Autonomous Mode からLightweight Modeへの変更
上記とほぼ同様である.流れとしてはL3疎通性を確保し,archiveコマンドで書き込み,確認後reloadを行う.
ap(config)# interface bvi 1 ap(config-if)# ip address <ip_addr> <mask> ap(config-if)# no shutdown ap(config-if)# interface GigabitEthernet1 ap(config-if)# no shutdown ap(config-if)# exit ap(config)# ip default-gateway <gateway_ip> ap(config)# end ap# archive download-sw /create-space /overwrite tftp:<path_to_file> // K9W8(Lightweight Mode)のFirmを指定する. ap# dir flash: ap# show flash ap# show boot ap# reload
前半のip指定については,Autonomous Modeで運用している場合は多くの場合すでに付与されていることがほとんどであると考えられるため,多くの状況で省略可能であると思われる. 後の手順はLightweight ModeからAutonomous Modeに変更する手順とほぼ変わらない.
まとめ
- Cisco AironetシリーズのAPにおけるAPモードにはWLCを利用してconfigurationを行い動作する'Lightweight Mode'と,単体でスタンドアロンモードのように自律動作する'Autonomous Mode'が存在することを紹介した.
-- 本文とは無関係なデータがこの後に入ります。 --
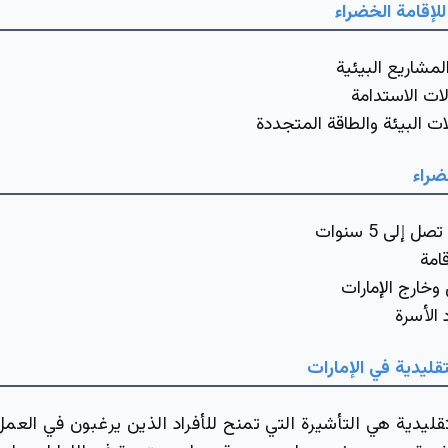
للإقامة الخضراء
مشاريع البيئية
ات الاستدامة
ت البيئة والطاقة المتجددة
خضراء
 إلى 5 سنوات
امة
وخارج الإمارات
 الأسرة
قليدية في الإمارات
قليدية هي التأشيرة التي تمنح للأفراد الذين يرغبون في العمل 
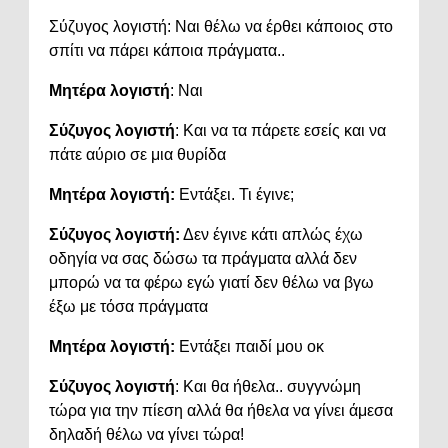
Σύζυγος λογιστή: Ναι θέλω να έρθει κάποιος στο
σπίτι να πάρει κάποια πράγματα..
Μητέρα λογιστή
: Ναι
Σύζυγος λογιστή
: Και να τα πάρετε εσείς και να
πάτε αύριο σε μια θυρίδα
Μητέρα λογιστή:
Εντάξει. Τι έγινε;
Σύζυγος λογιστή:
Δεν έγινε κάτι απλώς έχω
οδηγία να σας δώσω τα πράγματα αλλά δεν
μπορώ να τα φέρω εγώ γιατί δεν θέλω να βγω
έξω με τόσα πράγματα
Μητέρα λογιστή:
Εντάξει παιδί μου οκ
Σύζυγος λογιστή
: Και θα ήθελα.. συγγνώμη
τώρα για την πίεση αλλά θα ήθελα να γίνει άμεσα
δηλαδή θέλω να γίνει τώρα!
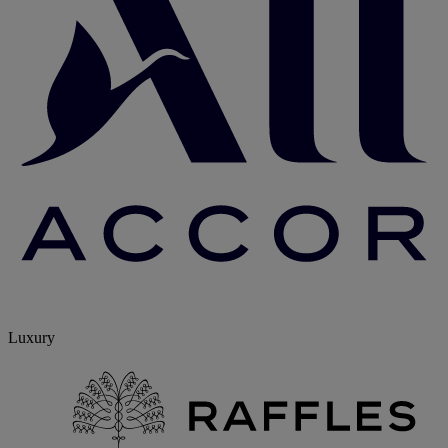
Luxury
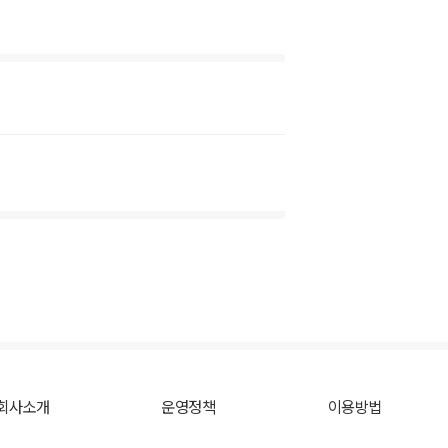
회사소개
운영정책
이용방법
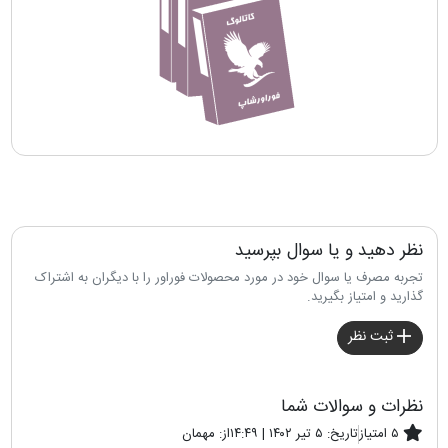
نظر دهید و یا سوال بپرسید
تجربه مصرف یا سوال خود در مورد محصولات فوراور را با دیگران به اشتراک
گذارید و امتیاز بگیرید.
ثبت نظر
نظرات و سوالات شما
۵ امتیاز
تاریخ:
۵ تیر ۱۴۰۲ | ۱۴:۴۹
از:
مهمان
- Lightweight Mode, Autonomous Mode双方のモード切り替えをFirmware Imageを入れ替えることで実施する例を紹介した.
おまけ - MacOSでtftpサーバを動かす.
# 起動 sudo launchctl load -w /System/Library/LaunchDaemons/tftp.plist # 終了 sudo launchctl unload -w /System/Library/LaunchDaemons/tftp.plist # portが空いているか確認 sudo lsof -i:69 ## MEMO # /private/tftpboot 配下が転送ディレクトリとなる.permissionに注意する. # イメージをputする場合には/private/tftpboot 配下に同名の空ファイルが必要なようである(createの権限不足?). # workaroundとしては,touch コマンド等を利用してからファイルを作成.chmodを実施し適切にpermissionを設定するとよい.